How Do Our Differing Identities Shape Us?
Third-year rabbinical and first-year Zschool MAJNM student Tori Greene reflects on her recent trip with Rootas Colombia.
October 3, 2023
Sometimes, understanding who you are takes leaving where you’re from. Growing up in South Florida, where so many people have familial lineage to Latin America, there’s almost a default cultural way of being. Plus, spending so much time with my grandmother from the Dominican Republic, the San Cocho and merengue basically run through my veins. However, growing up in a world where we didn’t have terms like “intersectional identity,” I felt forced to pick one part of myself. Since I didn’t speak Spanish, it felt easier to stick with just being Jewish.

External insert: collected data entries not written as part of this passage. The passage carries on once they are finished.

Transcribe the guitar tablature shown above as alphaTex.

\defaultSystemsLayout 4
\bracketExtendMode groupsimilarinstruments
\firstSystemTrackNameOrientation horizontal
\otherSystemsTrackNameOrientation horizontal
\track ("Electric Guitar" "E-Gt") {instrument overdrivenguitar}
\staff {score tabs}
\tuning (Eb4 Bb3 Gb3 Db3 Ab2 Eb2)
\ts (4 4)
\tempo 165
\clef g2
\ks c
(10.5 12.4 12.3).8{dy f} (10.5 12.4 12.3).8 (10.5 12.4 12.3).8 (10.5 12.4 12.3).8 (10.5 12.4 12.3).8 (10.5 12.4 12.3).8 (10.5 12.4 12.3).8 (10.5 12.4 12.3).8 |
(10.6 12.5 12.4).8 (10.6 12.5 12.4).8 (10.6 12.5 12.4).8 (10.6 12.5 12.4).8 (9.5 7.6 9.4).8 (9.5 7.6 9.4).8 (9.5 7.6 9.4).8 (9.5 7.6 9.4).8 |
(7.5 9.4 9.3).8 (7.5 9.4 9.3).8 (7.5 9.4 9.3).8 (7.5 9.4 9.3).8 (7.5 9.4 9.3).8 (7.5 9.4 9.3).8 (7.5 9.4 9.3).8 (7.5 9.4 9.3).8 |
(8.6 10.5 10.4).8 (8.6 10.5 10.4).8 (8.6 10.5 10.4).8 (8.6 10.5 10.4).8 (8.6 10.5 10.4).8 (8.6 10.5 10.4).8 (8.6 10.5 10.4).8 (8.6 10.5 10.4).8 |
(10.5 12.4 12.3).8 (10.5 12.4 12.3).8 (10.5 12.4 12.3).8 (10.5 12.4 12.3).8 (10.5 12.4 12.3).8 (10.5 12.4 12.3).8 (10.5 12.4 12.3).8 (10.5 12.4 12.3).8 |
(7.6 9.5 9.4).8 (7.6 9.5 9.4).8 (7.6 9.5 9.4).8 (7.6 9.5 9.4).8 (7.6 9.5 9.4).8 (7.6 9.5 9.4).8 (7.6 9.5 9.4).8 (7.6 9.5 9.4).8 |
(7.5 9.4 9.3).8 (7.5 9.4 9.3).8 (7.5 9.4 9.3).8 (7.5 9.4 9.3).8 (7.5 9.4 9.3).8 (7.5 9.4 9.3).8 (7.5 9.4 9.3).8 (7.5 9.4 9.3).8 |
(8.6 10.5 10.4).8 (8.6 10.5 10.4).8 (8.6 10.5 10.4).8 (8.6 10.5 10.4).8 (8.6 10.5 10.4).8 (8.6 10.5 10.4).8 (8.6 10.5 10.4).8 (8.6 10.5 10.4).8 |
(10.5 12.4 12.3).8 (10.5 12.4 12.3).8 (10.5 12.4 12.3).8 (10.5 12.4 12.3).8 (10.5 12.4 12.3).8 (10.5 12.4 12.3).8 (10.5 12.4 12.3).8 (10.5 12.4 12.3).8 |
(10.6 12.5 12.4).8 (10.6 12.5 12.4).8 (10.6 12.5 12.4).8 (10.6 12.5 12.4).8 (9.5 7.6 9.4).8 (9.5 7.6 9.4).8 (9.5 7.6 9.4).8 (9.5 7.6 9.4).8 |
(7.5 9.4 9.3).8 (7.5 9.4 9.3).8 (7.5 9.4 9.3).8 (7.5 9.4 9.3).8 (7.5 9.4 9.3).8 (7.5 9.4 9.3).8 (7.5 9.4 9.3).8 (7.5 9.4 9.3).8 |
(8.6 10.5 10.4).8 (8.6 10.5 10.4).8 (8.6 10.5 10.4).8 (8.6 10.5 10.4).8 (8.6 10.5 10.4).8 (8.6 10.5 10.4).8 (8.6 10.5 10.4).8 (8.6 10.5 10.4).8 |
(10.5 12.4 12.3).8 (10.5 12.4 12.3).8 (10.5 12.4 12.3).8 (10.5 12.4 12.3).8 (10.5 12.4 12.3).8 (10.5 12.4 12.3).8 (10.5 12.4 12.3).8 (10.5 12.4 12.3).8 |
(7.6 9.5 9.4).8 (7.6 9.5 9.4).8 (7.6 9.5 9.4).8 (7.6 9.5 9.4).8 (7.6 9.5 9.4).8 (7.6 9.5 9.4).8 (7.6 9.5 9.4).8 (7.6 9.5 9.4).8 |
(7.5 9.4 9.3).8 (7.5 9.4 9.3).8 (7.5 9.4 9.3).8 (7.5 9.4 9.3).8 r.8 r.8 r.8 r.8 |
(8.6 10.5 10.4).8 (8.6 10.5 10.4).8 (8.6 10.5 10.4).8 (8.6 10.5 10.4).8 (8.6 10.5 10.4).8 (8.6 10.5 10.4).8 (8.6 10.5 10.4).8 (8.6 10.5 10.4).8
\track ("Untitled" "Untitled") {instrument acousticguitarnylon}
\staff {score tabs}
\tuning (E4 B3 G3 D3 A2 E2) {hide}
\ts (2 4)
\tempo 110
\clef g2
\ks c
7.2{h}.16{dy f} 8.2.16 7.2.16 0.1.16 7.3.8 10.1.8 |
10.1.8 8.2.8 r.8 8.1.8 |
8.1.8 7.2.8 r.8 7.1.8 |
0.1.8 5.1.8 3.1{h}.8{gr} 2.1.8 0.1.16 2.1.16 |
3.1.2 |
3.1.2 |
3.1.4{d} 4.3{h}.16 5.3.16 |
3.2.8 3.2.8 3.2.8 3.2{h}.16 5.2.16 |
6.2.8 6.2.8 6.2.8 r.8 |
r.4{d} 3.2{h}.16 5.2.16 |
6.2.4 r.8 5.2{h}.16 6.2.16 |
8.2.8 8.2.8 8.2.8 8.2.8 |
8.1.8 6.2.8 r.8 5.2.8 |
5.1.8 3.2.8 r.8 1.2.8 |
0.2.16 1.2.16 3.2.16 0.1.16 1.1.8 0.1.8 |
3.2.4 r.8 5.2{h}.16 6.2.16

Fast forward to Passover 2023, three classmates and I went to Guatemala to learn about the Jewish communities there and led a Shabbaton weekend for Adat Israel (the Reform Jewish community, which my classmate Rebeca is from). This was my first time experiencing Latin America from a Jewish perspective. It was as if someone grabbed a 5’7’’ mirror and held it right up to me, I saw myself in a fullness I hadn’t experienced in a long time. I realized how much my latina-ness is actually infused into who I am, and I was hungry for more.
After returning to Los Angeles, I saw an Instagram post from Jewtina y Co promoting Rootas Colombia, a chance to travel with Latin Jews living in Los Angeles to explore the intersection of our identities. Plus, it was taking place during the few days between my summer semester at the Zelikow School and the start of my third year of rabbinical school. I felt the Divine calling to me, telling me to invest in myself and explore.
One of the days of the trip, we explored some of the historical and modern Jewish developments in Bogota. We went to an art warehouse where we participated in a workshop to create a local Colombian dish. We went from peeling and preparing vegetables to dancing to salsa, merengue, and reggaeton to studying Torah. Perhaps three somewhat disconnected activities transitioned one into the other so naturally causing me to feel a deep and profound nourishment in my body, heart, and soul.
I’m grateful this experience helped me realize that I’m not alone in my intersectionalities. So many of us go through life trying to figure out how our unique mixtures of ethnicities and identities blend into shaping who we are while feeling part of Klal Israel. Though I’m still processing the experience to understand how I might incorporate it into my rabbinical and overall nonprofit work moving forward, for now, the most important thing I can do is proudly claim and own my Latinness, so hopefully when someone else like me is growing up, they won’t think they have to choose between the full parts of themselves.